As a tangential note, while a growing number of generation ai vendors offer policies that protect customers from intellectual property claims against them, Perplexity does not. According to the company ai/legal/terms-of-service”>Terms of ServiceCustomers agree to “hold harmless” Perplexity from claims, damages and liabilities arising from the use of its services, meaning that Perplexity is free from liability for legal fees.
Some plaintiffs, such as The New York Times, have argued that genetic ai search experiences divert content from publishers, readers, and advertising revenue through anticompetitive means. “Anti-competitive” or not, technology is certainly impacting traffic. A model of the Atlantic tech/ai/news-publishers-see-googles-ai-search-tool-as-a-traffic-destroying-nightmare-52154074″ target=”_blank” rel=”noopener” data-mrf-link=”https://www.wsj.com/tech/ai/news-publishers-see-googles-ai-search-tool-as-a-traffic-destroying-nightmare-52154074″>found that if a search engine like Google integrated ai into search, it would respond to a user's query 75% of the time without needing to click on your website. (Some vendors, such as OpenAI, have signed agreements with certain news publishers, but most, including Perplexity, have not.
Srinivas presents this as a feature, not a bug.
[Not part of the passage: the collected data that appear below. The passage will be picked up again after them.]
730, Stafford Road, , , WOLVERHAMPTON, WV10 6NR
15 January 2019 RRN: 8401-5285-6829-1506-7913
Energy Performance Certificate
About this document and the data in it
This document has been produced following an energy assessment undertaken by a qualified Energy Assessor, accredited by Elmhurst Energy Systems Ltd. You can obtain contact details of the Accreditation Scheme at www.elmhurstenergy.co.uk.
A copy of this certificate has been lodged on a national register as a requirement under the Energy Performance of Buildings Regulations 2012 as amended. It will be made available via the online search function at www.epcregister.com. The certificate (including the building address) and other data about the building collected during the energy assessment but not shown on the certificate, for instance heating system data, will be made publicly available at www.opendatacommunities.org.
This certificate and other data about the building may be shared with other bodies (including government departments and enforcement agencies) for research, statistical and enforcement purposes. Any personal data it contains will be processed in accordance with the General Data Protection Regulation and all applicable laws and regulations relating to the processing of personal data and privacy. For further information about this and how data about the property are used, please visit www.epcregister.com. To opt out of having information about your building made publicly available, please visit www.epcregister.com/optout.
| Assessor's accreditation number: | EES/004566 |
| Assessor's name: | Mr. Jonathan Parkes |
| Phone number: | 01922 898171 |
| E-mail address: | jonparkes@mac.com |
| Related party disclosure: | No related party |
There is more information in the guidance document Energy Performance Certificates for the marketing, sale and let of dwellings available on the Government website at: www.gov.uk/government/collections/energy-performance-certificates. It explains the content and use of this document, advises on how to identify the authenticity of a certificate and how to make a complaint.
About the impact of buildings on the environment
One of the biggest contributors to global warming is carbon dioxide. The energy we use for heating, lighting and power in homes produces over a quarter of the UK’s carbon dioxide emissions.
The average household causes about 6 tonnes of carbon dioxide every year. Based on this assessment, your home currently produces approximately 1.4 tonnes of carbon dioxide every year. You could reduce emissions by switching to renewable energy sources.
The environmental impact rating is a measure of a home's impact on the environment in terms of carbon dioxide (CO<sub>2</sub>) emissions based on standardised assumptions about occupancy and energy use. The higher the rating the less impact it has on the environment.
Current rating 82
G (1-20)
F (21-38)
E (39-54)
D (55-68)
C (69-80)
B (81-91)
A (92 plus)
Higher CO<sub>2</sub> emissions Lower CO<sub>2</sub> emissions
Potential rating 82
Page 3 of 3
“(With Perplexity, there is) no need to click on different links, compare answers or endlessly search for information,” he said. “The era of sifting through SEO spam, sponsored links, and multiple sources will be replaced by a more efficient model of knowledge acquisition and sharing, propelling society into a new era of accelerated learning and research.”
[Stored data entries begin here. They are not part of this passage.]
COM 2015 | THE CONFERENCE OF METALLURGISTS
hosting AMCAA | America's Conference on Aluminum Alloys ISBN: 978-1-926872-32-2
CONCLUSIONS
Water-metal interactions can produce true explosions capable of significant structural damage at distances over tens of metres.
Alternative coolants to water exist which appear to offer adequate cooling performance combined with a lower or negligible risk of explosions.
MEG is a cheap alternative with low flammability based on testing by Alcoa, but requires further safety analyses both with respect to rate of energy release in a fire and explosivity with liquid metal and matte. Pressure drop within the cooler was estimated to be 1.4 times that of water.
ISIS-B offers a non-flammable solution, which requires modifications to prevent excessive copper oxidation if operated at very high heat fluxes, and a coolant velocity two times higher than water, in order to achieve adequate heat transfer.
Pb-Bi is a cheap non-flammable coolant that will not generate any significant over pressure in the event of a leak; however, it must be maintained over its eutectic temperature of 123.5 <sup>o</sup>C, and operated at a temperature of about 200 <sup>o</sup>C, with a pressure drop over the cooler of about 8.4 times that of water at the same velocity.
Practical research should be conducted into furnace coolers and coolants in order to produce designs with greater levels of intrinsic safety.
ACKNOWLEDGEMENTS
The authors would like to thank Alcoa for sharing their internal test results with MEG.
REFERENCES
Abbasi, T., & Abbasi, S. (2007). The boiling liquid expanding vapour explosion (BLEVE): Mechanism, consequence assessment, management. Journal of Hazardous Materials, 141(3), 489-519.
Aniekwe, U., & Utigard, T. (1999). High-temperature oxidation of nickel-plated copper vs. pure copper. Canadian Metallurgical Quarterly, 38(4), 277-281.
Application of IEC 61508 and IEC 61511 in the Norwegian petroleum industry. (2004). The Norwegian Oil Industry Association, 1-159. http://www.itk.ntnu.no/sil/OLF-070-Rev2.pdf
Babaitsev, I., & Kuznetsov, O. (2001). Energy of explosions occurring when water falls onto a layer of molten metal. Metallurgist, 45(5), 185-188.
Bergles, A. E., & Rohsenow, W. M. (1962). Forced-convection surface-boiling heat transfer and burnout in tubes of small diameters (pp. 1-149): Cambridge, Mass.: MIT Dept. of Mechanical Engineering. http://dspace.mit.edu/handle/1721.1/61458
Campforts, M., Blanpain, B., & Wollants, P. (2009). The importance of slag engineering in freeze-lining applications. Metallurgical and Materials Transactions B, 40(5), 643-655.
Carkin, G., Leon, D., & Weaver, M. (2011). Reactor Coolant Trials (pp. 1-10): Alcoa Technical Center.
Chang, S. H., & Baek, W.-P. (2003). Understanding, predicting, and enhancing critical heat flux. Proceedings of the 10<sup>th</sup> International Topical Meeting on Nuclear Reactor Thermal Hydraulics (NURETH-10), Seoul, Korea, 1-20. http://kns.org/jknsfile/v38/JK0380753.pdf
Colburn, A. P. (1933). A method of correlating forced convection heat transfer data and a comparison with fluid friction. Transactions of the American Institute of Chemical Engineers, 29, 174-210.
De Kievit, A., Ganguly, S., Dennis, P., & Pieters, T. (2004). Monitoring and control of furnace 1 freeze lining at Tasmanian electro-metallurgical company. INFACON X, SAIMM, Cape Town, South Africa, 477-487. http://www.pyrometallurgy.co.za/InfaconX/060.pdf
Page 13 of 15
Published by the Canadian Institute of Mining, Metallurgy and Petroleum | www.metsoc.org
The numerous uncertainties surrounding Perplexity's business model (and artificial intelligence generated and consumer search in general) do not seem to deter its investors. To date, the startup, which claims to have 10 million monthly active users, has raised more than $100 million, much of which goes toward expanding its 39-person team and creating new product functionality, Srinivas says.
“Perplexity is aggressively building a product capable of bringing the power of ai to billions,” Cack Wilhelm, general partner at IVP, added by email. “Aravind has the unique ability to maintain a long-term vision while relentlessly shipping products, requirements to address a problem as important and fundamental as search.”